Collected data:

[Start of Attachment]

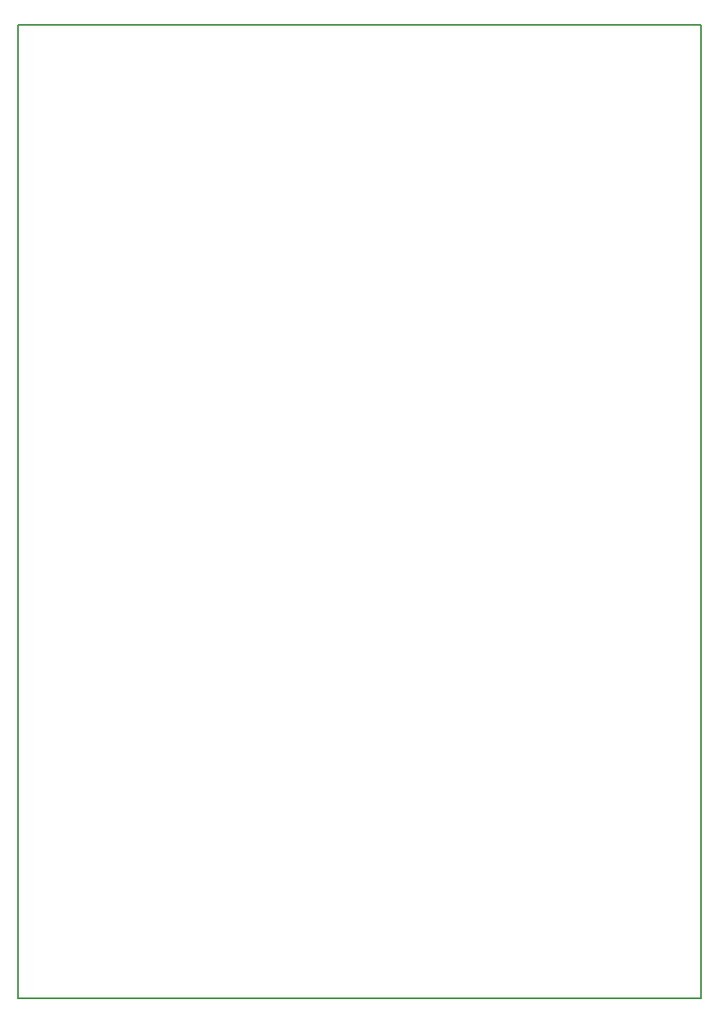
<source format=gbr>
G04 PROTEUS GERBER X2 FILE*
%TF.GenerationSoftware,Labcenter,Proteus,8.6-SP2-Build23525*%
%TF.CreationDate,2019-05-04T20:14:25+00:00*%
%TF.FileFunction,AssemblyDrawing,Bot*%
%TF.FilePolarity,Positive*%
%TF.Part,Single*%
%FSLAX45Y45*%
%MOMM*%
G01*
%TA.AperFunction,Profile*%
%ADD20C,0.203200*%
%TD.AperFunction*%
D20*
X-10400000Y-3430000D02*
X-3650000Y-3430000D01*
X-3650000Y+6180000D01*
X-10400000Y+6180000D01*
X-10400000Y-3430000D01*
M02*

</source>
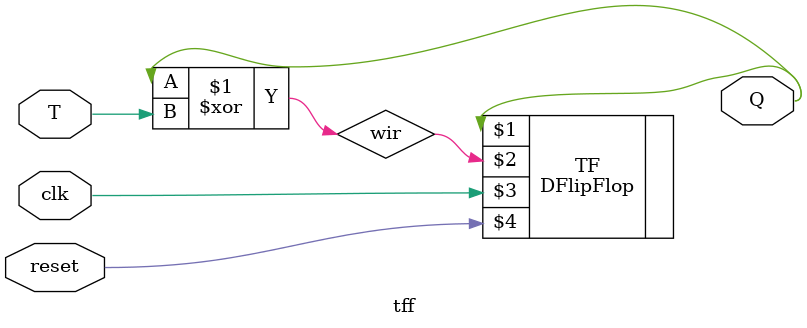
<source format=v>
`timescale 1ns / 1ps
module tff(Q, T, clk, reset);
output Q;
input T,clk,reset;
wire wir;
assign wir = Q^T;
DFlipFlop TF(Q,wir,clk,reset);
endmodule

</source>
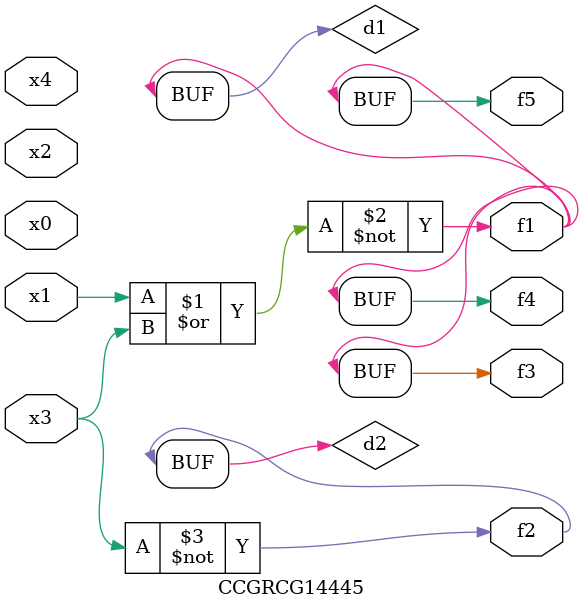
<source format=v>
module CCGRCG14445(
	input x0, x1, x2, x3, x4,
	output f1, f2, f3, f4, f5
);

	wire d1, d2;

	nor (d1, x1, x3);
	not (d2, x3);
	assign f1 = d1;
	assign f2 = d2;
	assign f3 = d1;
	assign f4 = d1;
	assign f5 = d1;
endmodule

</source>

[End of Attachment]

WORK ITEM | An exact copy of every entry, without pictures, should be your output.

EXPECTED ANSWER |
<source format=gbr>
G04 PROTEUS GERBER X2 FILE*
%TF.GenerationSoftware,Labcenter,Proteus,8.6-SP2-Build23525*%
%TF.CreationDate,2019-05-04T20:14:25+00:00*%
%TF.FileFunction,AssemblyDrawing,Bot*%
%TF.FilePolarity,Positive*%
%TF.Part,Single*%
%FSLAX45Y45*%
%MOMM*%
G01*
%TA.AperFunction,Profile*%
%ADD20C,0.203200*%
%TD.AperFunction*%
D20*
X-10400000Y-3430000D02*
X-3650000Y-3430000D01*
X-3650000Y+6180000D01*
X-10400000Y+6180000D01*
X-10400000Y-3430000D01*
M02*

</source>
<source format=v>
`timescale 1ns / 1ps
module tff(Q, T, clk, reset);
output Q;
input T,clk,reset;
wire wir;
assign wir = Q^T;
DFlipFlop TF(Q,wir,clk,reset);
endmodule

</source>
<source format=v>
module CCGRCG14445(
	input x0, x1, x2, x3, x4,
	output f1, f2, f3, f4, f5
);

	wire d1, d2;

	nor (d1, x1, x3);
	not (d2, x3);
	assign f1 = d1;
	assign f2 = d2;
	assign f3 = d1;
	assign f4 = d1;
	assign f5 = d1;
endmodule

</source>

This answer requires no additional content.